Orson Scott Card: Ender's Strategy

Frank Herbert: Dune

Patricia Nell Warren: The Frontrunner

John Irving: The World according to Garp

Mary Renault: The King Must Die

T H White: The Once and Future King

+ who-dunnits, tonnes tonnes of those!!! Dorothy Sayers, Margery Allingham, Dick Francis, just to mention a few of my fav authors.

And of course many, many books in my own language....

[identity profile] lissas-elves.livejournal.com 2010-10-04 06:16 pm (UTC)(link)
Oh wow, it sure doesn't take much to collaps a thread now! Are we perhaps approaching page 3?

[identity profile] rcfinch.livejournal.com 2010-10-04 06:37 pm (UTC)(link)
Apart from the obvious:

- Homer's Odyssey, for the last forty-odd years or so. I immediately fell for Odysseus when I read it in primary school.

- The Name of the Rose by Umberto Eco. I have a thing for labyrinths and multi-interpretability.

- The Ship that Flew, by Hilda Lewis. A childrens classic I love so much that I ordered a new one immediately after it fell apart two years ago.

- The Discovery of Heaven by the Dutch author Harry Mulisch. Especially the part where they rob the Vatican.

[identity profile] lissas-elves.livejournal.com 2010-10-04 06:39 pm (UTC)(link)
Henry Fielding (Tom Jones).

Edited for garbled-up post. No more champagne for me! I wouldn't mind another slice of apple pie, though. *g*
Edited 2010-10-04 18:49 (UTC)

[identity profile] altariel.livejournal.com 2010-10-04 08:48 pm (UTC)(link)
[livejournal.com profile] wiseheart asked in her original post for music suggestions - what is on our party playlist?

[identity profile] altariel.livejournal.com 2010-10-04 08:50 pm (UTC)(link)
Probably not Wagner, I'm guessing? :-)

[identity profile] solanpolarn.livejournal.com 2010-10-04 09:18 pm (UTC)(link)
How about some Grieg? I like the sound, if not the sentiment, of Solveigs sang.

[identity profile] altariel.livejournal.com 2010-10-04 10:05 pm (UTC)(link)
I wonder if we'll reach 400 and a third page tonight...?

New thread...

[identity profile] wiseheart.livejournal.com 2010-10-04 10:37 pm (UTC)(link)
... because we need to get to Page 3. Let's try something meme-like for a change.
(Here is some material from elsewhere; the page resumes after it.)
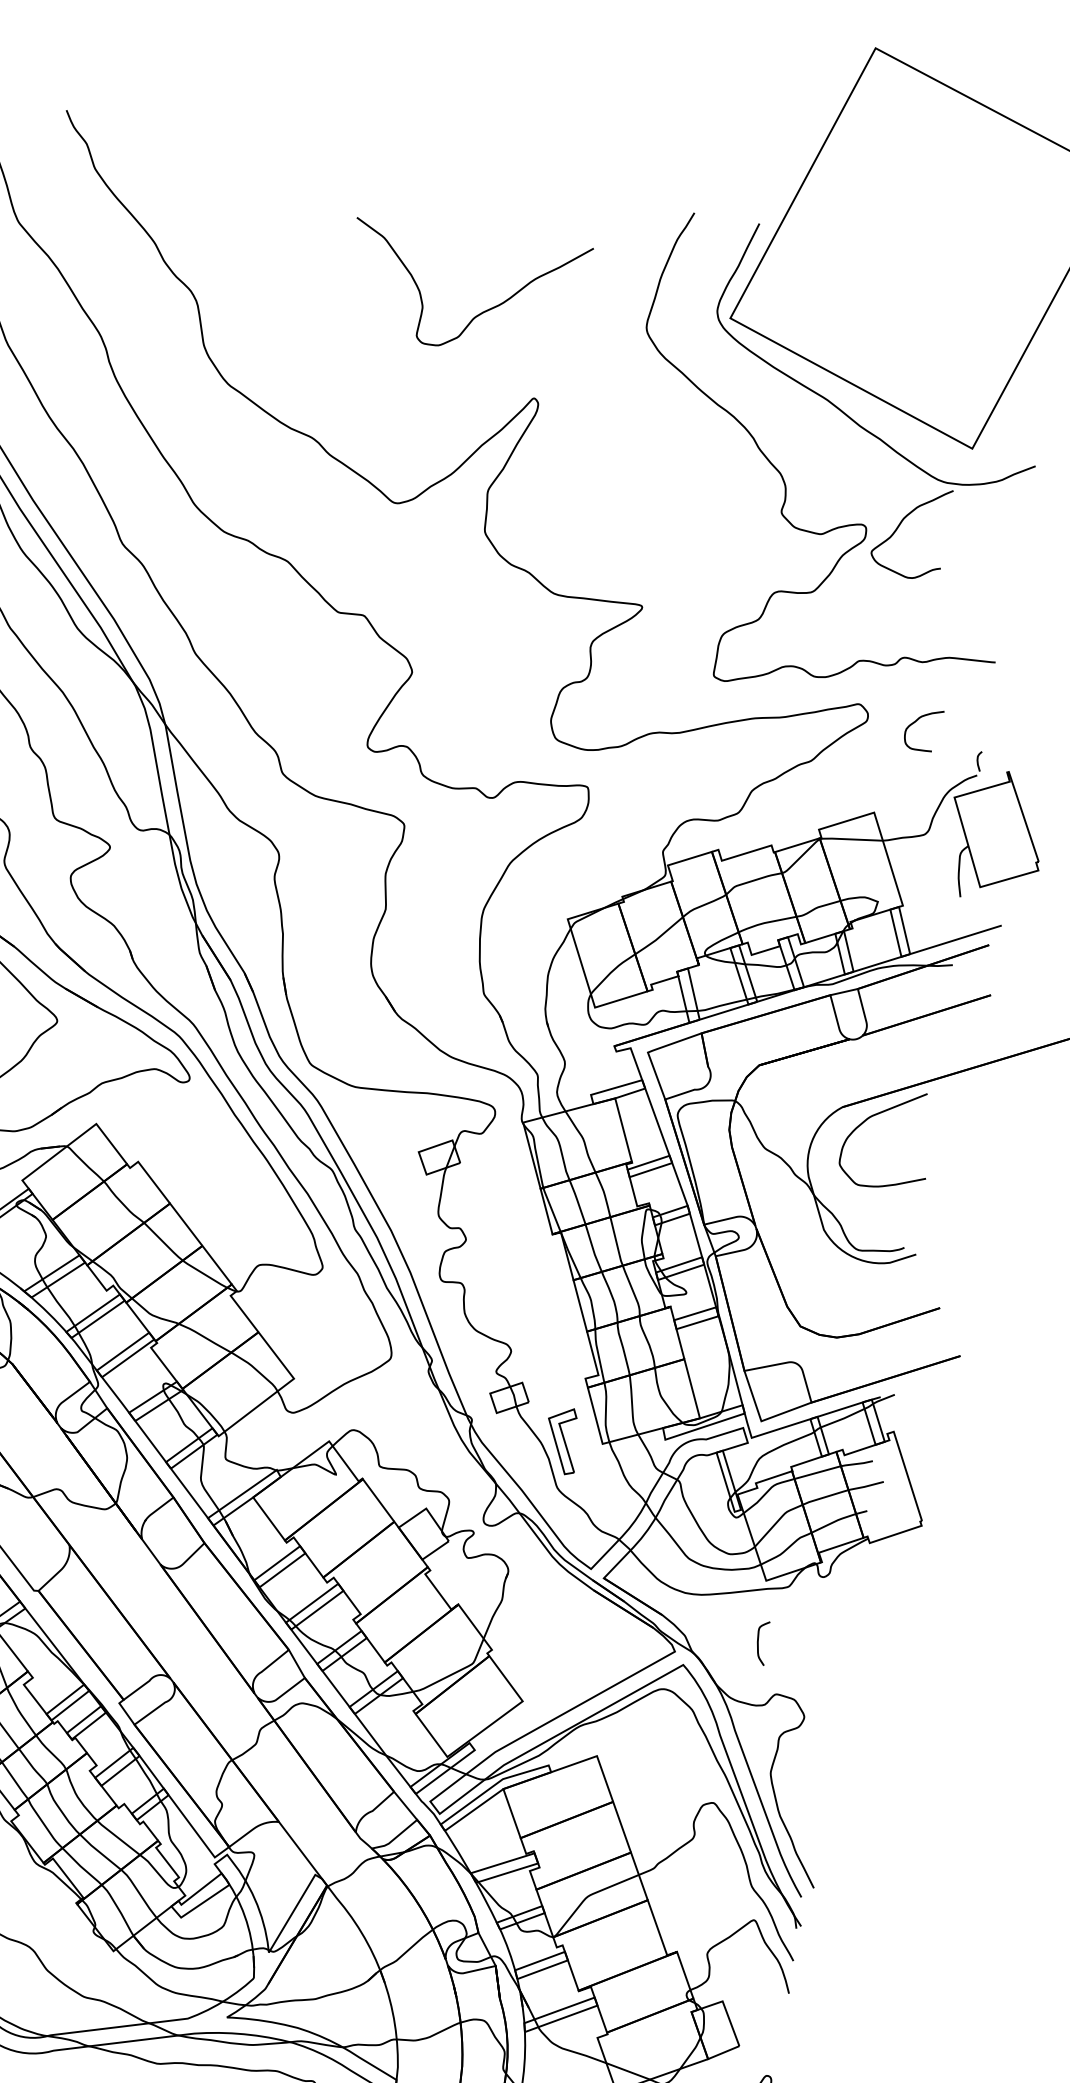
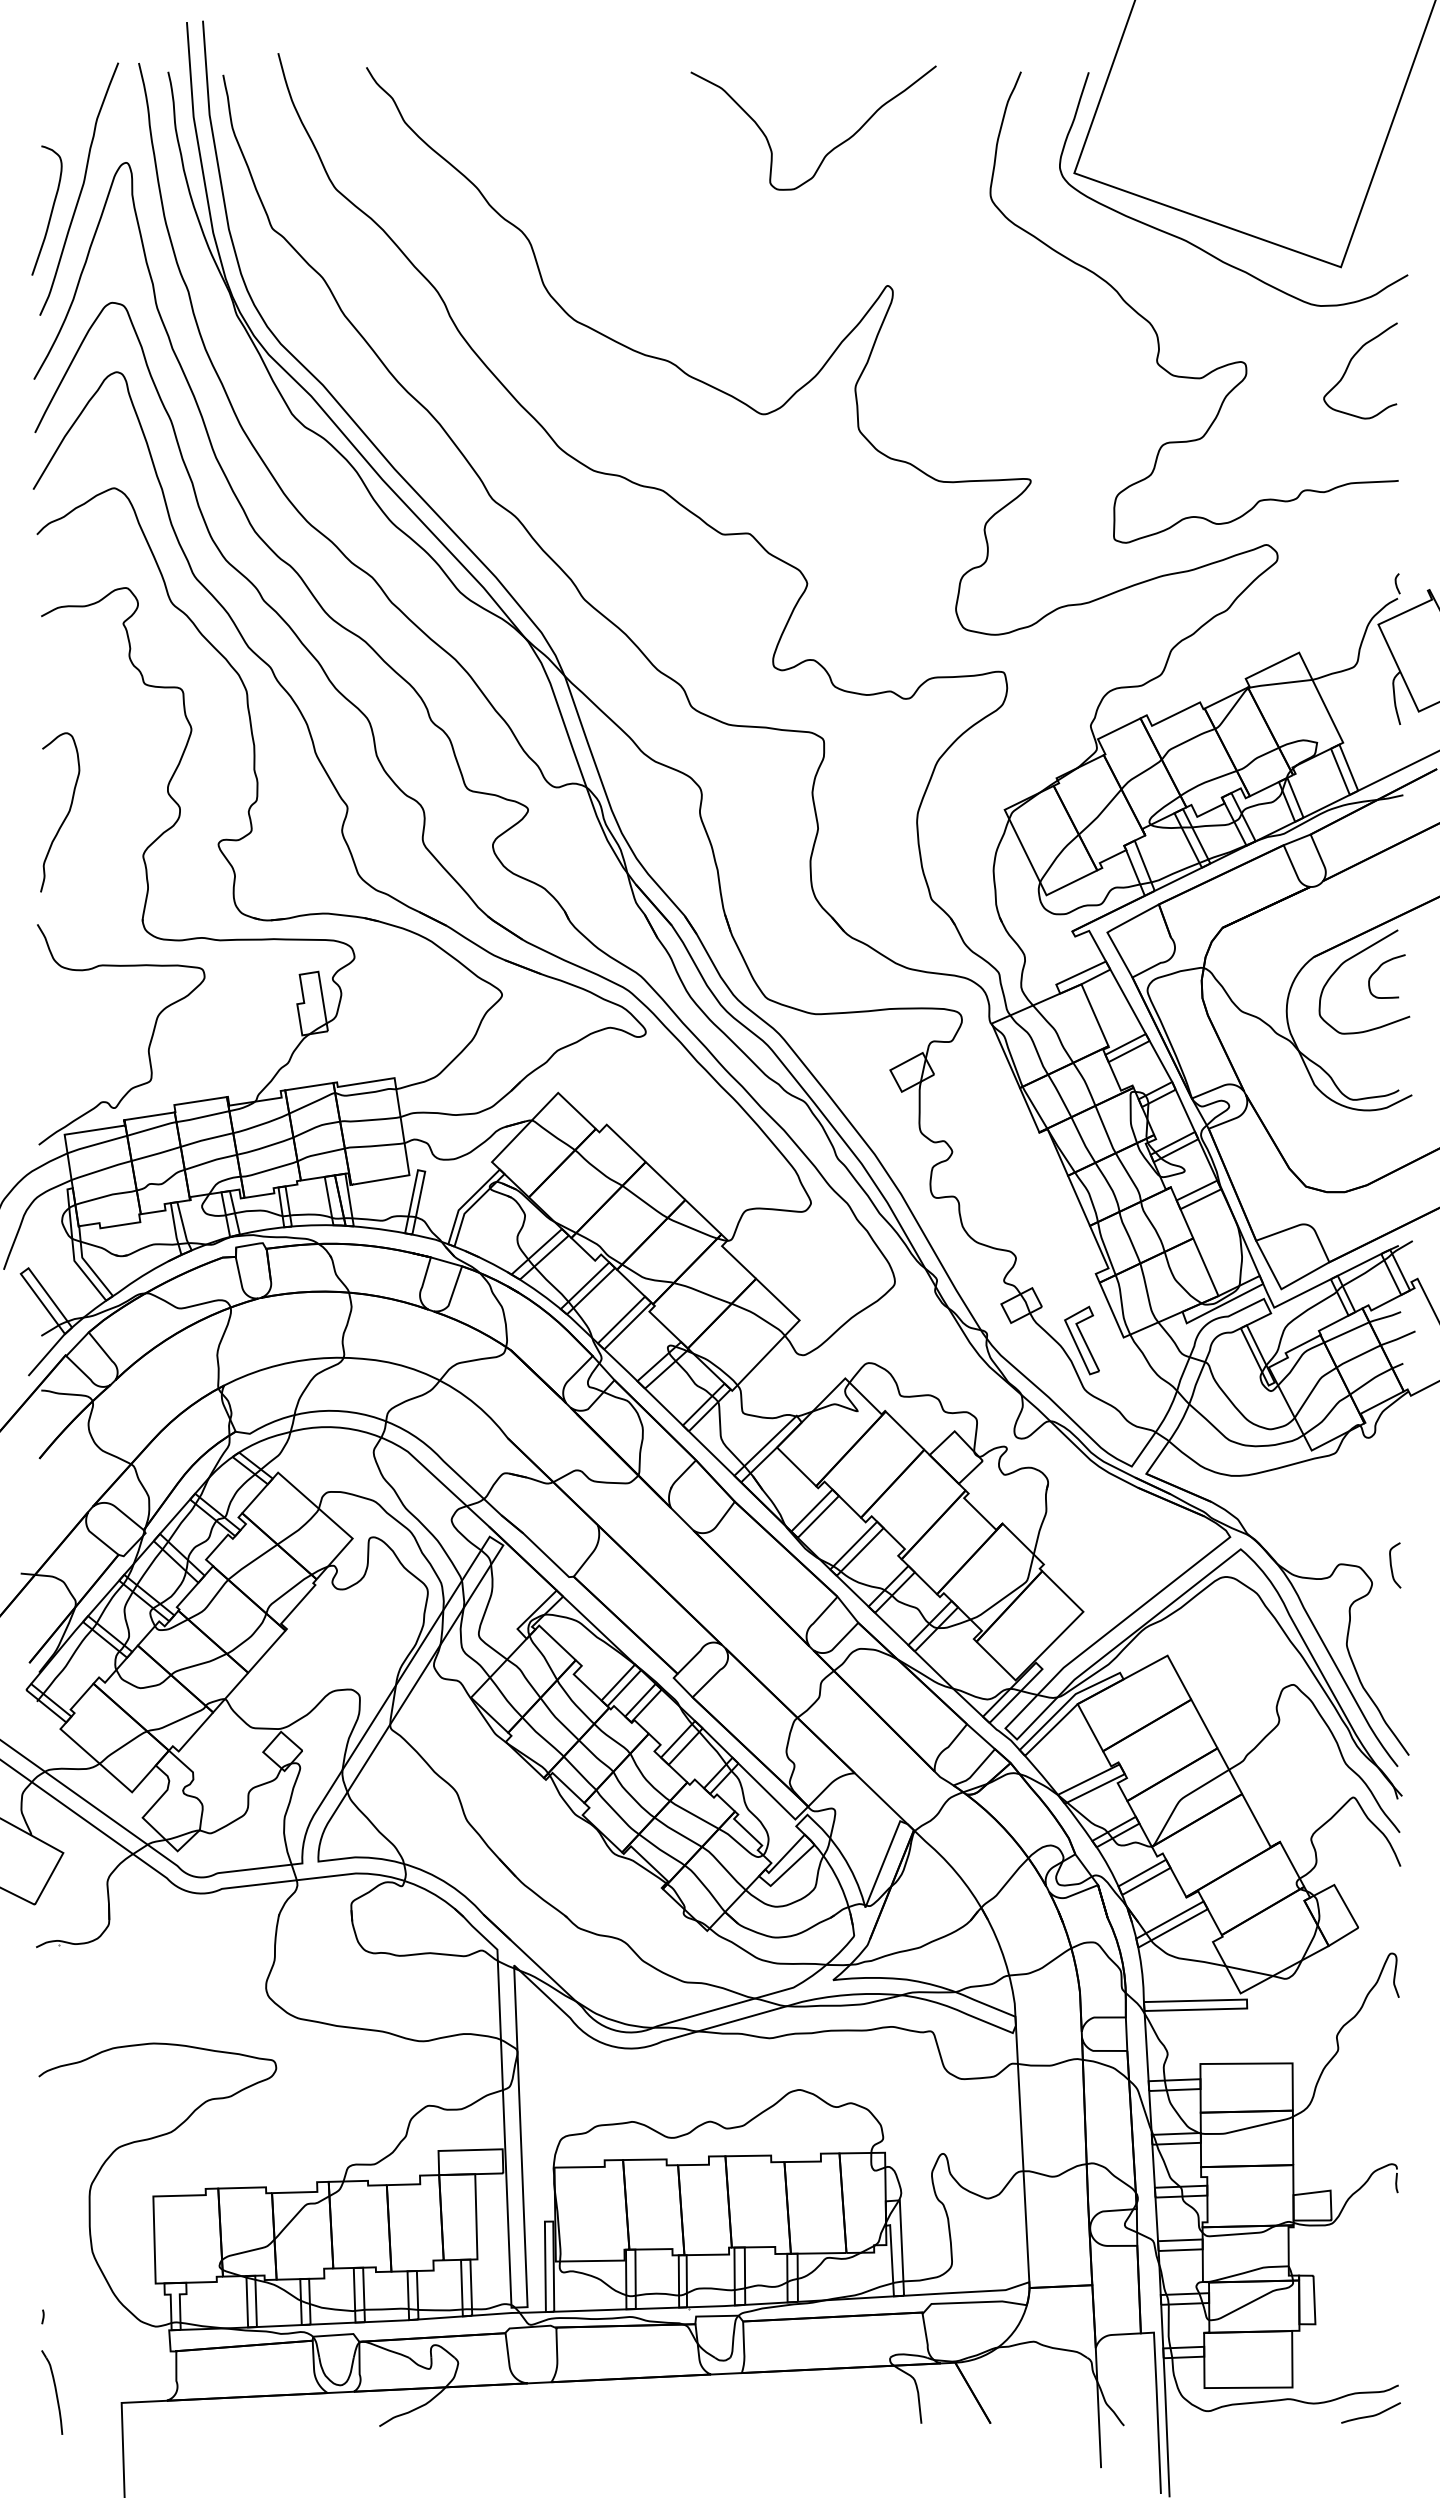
curve: (481, 312) -> (832, 148), moved
curve: (900, 524) -> (1349, 365), moved
curve: (916, 722) -> (1378, 970), moved
curve: (759, 1644) -> (1392, 1567), moved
1. Name 3 of your most favourite fandoms.
2. Name one character of each fandom you particularly like. Tell us why.
3. Name one character of each that you don't like. Tell us why.
4. If you can, recommend a piece of fanfic to each of those fandoms.
5. Post your entry as a new comment rather than a reply, so that it would get us to Page 3 - and make it easier for the rest of us to discuss the individual entries.